## EXCERPT
### Notebook to download, process and upload json files from s3 bucket to Redshift

<a id='Pre'></a>
### Pre-requisites to run notebook   
1. [s3 Credentials](#s3Credentials)

2. [Enter the name of a new s3 bucket where the processed files would be stored temporarily before being copied to Redshift DB](#Ns3Creds)

3. [Redshift Credentials](#RCredentials)



### Steps implemented in the notebook:

1. [Downloads batches of 20 files from s3 bucket (batch size can be changed to optimize the process)](#P1)  
2. [Processes the files:](#P1)   
    a)Converts to dataframe    
    b)Changes date format to a more readable format  
    c)Drops repetitive columns  
    d)Changes column names to ensure adherence to Redshift's column naming convention    
3. [Uploads the dataframe to the new s3 bucket in csv format](#P3)  
4. [Appends the processed s3 file to Redshift table](#P4)  
5. [Deletes the processed file from s3 to free up storage space](#P5)  

In [1]:
import pandas as pd
import numpy as np
import boto3
import os
import glob
import json
from pandas.io.json import json_normalize
import datetime
import psycopg2
import re
import sys
import copy

In [2]:
#Don't include this in t
from IPython.core.display import display, HTML
display(HTML("<style>.container { width:90% !important; }</style>"))

In [3]:
# Function to convert unix time to readable date 

def date_clean(df):
    
    dates = [ 'EventCreatedOn','ImpressionCreatedOn','CreatedOn']
    
    for date in dates:
        if date == 'CreatedOn':
            df[date] = df[date].str.extract('(\d+)')
            df[date] = df[date].astype(int)
        df[date] = df[date]/1000
        df[date] = pd.to_datetime(df[date],unit='s')
    
    return df    

In [4]:
# Function to change column names to ensure adherence to Redshift's column naming convention

def column_renaming(df):
    
    column_list = df.columns.tolist()
    
    for col in column_list:
        
        col_old = copy.copy(col)
        
        # Replacing '.' and ':' with '_' as these characters are not allowed
        col = (col.replace('.', '_'))
        col = (col.replace(':', '_'))
        
        # As Redshift columns are case insensitive, column names with upper case letter to indicate start of a new word will not work
        # Adding an '_' before upper case letters to aid comprehension after making the names lower case
        col= '_'.join(re.sub( r"([A-Z])", r" \1", col).split())

## EXERCISE AIM
Duplicate the stretch of the S3-to-Redshift notebook from "2. [Processes the" through "to Redshift table](#P4)". The rows after the notebook excerpt are unrelated material.

[Collected data]

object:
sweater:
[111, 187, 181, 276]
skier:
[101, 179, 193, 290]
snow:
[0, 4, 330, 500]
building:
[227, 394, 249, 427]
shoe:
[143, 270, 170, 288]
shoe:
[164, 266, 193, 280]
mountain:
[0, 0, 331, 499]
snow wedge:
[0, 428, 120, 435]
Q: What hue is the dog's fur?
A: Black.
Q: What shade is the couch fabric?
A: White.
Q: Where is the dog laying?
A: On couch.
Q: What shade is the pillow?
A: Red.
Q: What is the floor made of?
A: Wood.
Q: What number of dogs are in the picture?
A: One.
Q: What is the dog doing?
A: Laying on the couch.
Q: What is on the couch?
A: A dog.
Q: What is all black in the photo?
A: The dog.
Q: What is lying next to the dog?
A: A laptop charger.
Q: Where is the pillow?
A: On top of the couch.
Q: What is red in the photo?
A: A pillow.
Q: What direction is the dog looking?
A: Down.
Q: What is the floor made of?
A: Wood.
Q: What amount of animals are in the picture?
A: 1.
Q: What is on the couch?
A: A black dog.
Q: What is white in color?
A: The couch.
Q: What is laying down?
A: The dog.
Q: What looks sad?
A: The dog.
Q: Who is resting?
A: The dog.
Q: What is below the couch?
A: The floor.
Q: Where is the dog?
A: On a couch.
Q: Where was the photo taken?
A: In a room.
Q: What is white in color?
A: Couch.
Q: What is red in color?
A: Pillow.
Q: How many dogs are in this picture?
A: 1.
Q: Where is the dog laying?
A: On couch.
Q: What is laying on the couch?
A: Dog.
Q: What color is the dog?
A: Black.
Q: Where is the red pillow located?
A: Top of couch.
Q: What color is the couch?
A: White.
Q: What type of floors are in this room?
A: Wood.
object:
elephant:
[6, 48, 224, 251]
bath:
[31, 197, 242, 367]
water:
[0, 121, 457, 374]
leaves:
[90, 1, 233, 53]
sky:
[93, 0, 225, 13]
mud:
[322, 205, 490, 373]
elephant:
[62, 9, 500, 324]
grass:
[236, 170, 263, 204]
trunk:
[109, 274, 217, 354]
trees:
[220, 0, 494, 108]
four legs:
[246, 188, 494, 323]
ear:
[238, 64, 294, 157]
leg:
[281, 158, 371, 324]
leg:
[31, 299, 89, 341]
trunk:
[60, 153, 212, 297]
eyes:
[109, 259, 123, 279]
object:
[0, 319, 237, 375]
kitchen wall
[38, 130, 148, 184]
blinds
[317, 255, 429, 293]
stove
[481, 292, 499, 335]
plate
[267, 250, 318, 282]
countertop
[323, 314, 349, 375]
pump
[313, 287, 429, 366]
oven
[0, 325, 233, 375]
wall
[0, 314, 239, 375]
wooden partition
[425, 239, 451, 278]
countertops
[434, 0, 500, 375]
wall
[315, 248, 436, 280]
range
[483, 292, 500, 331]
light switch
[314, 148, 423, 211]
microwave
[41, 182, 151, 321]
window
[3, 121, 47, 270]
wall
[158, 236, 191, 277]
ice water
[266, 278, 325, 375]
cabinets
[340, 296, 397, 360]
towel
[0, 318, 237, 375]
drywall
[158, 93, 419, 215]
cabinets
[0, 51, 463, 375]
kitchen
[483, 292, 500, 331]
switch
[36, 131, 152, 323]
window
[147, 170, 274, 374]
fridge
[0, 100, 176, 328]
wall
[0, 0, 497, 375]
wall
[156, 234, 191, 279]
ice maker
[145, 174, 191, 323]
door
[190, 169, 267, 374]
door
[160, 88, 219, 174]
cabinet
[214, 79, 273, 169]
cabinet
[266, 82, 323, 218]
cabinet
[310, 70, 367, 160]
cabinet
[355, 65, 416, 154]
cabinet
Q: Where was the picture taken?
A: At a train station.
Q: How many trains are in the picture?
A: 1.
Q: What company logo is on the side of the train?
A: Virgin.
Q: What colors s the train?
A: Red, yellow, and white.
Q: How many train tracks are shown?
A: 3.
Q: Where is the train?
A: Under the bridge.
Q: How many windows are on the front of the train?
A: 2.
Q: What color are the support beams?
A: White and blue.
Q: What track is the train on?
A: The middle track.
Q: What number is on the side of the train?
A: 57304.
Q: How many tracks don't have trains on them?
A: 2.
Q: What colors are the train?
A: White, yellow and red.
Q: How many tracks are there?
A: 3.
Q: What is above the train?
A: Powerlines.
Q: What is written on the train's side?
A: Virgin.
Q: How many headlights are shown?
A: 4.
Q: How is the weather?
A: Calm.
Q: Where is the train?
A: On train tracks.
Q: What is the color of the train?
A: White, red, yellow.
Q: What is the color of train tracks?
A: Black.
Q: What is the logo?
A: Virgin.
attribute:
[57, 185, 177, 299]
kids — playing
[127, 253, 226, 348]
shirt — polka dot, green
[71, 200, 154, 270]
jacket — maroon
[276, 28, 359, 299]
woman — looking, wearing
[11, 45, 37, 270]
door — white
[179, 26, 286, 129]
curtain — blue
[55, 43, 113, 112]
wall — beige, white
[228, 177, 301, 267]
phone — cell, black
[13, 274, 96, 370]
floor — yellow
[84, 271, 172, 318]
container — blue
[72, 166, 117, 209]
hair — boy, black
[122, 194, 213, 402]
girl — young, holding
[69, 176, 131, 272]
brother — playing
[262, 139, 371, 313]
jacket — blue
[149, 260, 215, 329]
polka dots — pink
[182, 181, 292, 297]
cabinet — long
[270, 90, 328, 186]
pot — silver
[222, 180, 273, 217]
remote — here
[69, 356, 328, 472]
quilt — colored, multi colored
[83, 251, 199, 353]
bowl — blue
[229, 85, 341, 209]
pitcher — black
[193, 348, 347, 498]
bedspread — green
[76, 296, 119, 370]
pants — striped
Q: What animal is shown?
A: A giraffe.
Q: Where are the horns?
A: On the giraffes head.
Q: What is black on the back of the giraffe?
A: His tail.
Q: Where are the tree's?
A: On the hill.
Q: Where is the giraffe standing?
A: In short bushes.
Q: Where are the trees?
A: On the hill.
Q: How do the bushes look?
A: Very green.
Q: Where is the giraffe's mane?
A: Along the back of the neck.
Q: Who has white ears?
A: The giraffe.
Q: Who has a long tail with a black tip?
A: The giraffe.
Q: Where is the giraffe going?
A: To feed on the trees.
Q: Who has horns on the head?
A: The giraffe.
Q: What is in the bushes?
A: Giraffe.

## RESPONSE TO THIS TASK
2. [Processes the files:](#P1)   
    a)Converts to dataframe    
    b)Changes date format to a more readable format  
    c)Drops repetitive columns  
    d)Changes column names to ensure adherence to Redshift's column naming convention    
3. [Uploads the dataframe to the new s3 bucket in csv format](#P3)  
4. [Appends the processed s3 file to Redshift table](#P4)